Foreign keys are often set up directly within the source database. You can also set up virtual foreign keys within Structural. For example, a foreign key relationship might be missing, or your database might not use foreign keys. If your database uses polymorphic keys, then you must use the foreign key upload to add those keys manually.

For information about Foreign Keys view, including how to create and upload virtual foreign keys, go to Viewing and adding foreign keys.

Adding virtual foreign keys from Subsetting view

You can also add virtual foreign keys from Subsetting view.

For example, on Graph View, you might notice that a relationship between tables is missing. You can immediately add a virtual foreign key to establish that relationship.

To create a virtual foreign key from Subsetting view:

  1. Display the table details panel for the table that contains the foreign key.

  2. Click Create Virtual Foreign Key.

  3. Under Foreign Key from this Table, select the column in the current table that contains the foreign key. To find the foreign key column, begin to type the column name.

  4. Under Primary Key in Another Table, select the column that contains the primary key. To find the primary key column, begin to type the column name or the name of the table.

  5. Click Save.

Identifying and managing circular dependencies

About circular dependencies

Foreign key relationships can sometimes have circular dependencies, also referred to as cyclical dependencies.

In the simplest case, a circular dependency occurs when two tables each contain a foreign key that references the other table.
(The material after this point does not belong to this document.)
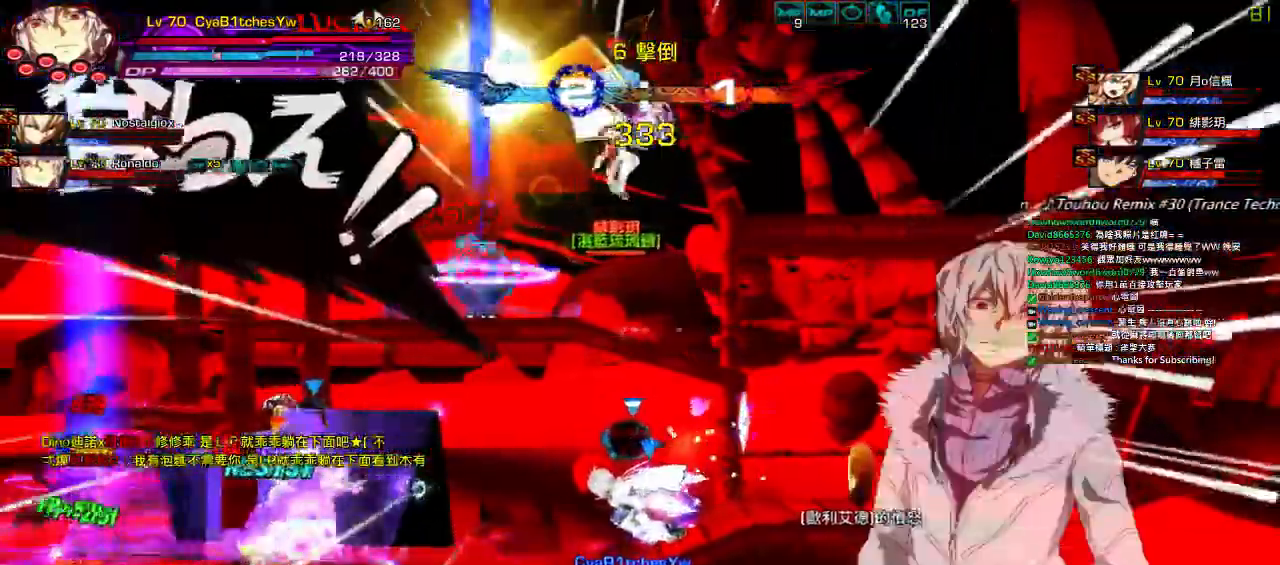
{"keys": ["left"], "events": [[34, "c", "down"], [100, "c", "up"]]}
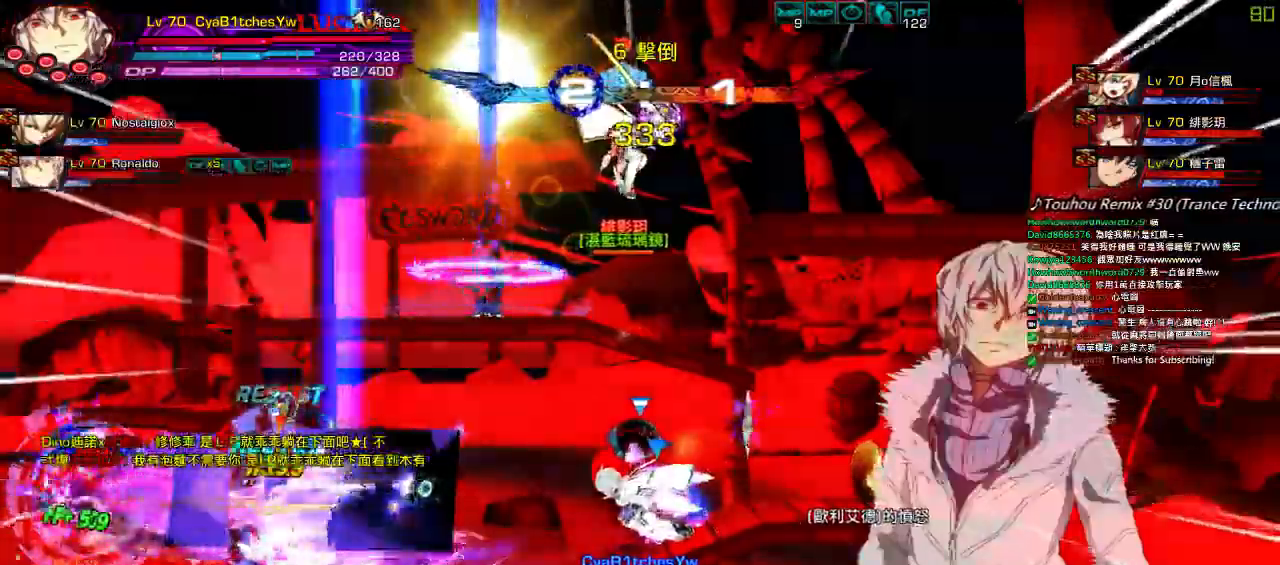
{"keys": ["left", "s"], "events": [[350, "s", "down"]]}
In the following example, the Employees table contains a department_id foreign key column that references the Departments table, and the Departments table contains a manager_id foreign key column that references the Employees table.

Circular dependencies can also come from a much longer chain of references, where you follow references through several tables before returning to the original table.
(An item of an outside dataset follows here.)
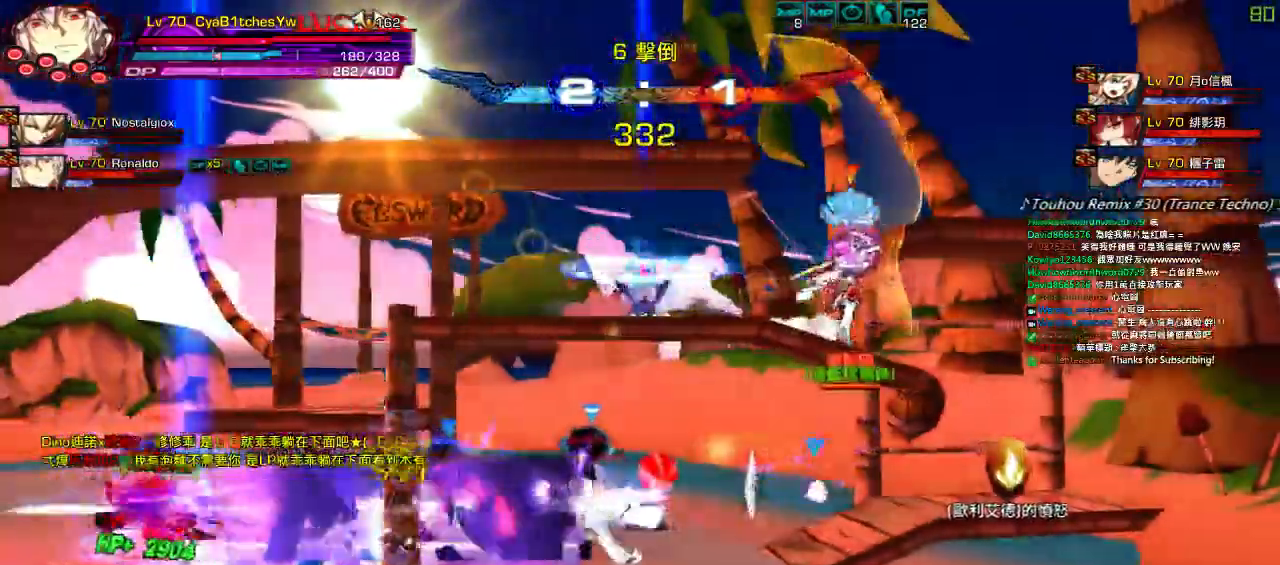
{"keys": ["left", "up"], "events": [[84, "left", "up"], [117, "s", "up"], [384, "right", "down"], [417, "up", "down"], [467, "left", "down"], [484, "right", "up"]]}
Circular dependencies can also occur when a table references itself. In the following example, the Employees table contains a manager_id foreign key column that contains an employee ID value from the id column.

How Structural breaks a circular dependency

During subsetting, if the circular dependency isn't broken, then there is an endless loop of going back and forth between the tables that reference each other.

To break a circular dependency, Structural identifies a foreign key column that is NULLable, and sets its values to NULL. When the process reaches a NULL value, it stops looking for additional related records. Structural applies the minimum number of NULL values that are needed to break the circular dependencies.

If none of the foreign key values are NULLable, then the circular dependency cannot be broken, and the subset generation fails.

How to identify when Structural breaks a circular dependency

Tonic can detect circular dependencies before you run subsetting.

When a table contains foreign keys that are part of a circular dependency that Structural breaks:

  • On Graph View, a Cycle Break marker is added to the table object. The marker includes the name of the foreign key column.

  • The table details panel also indicates that there is a cycle break and lists the affected columns.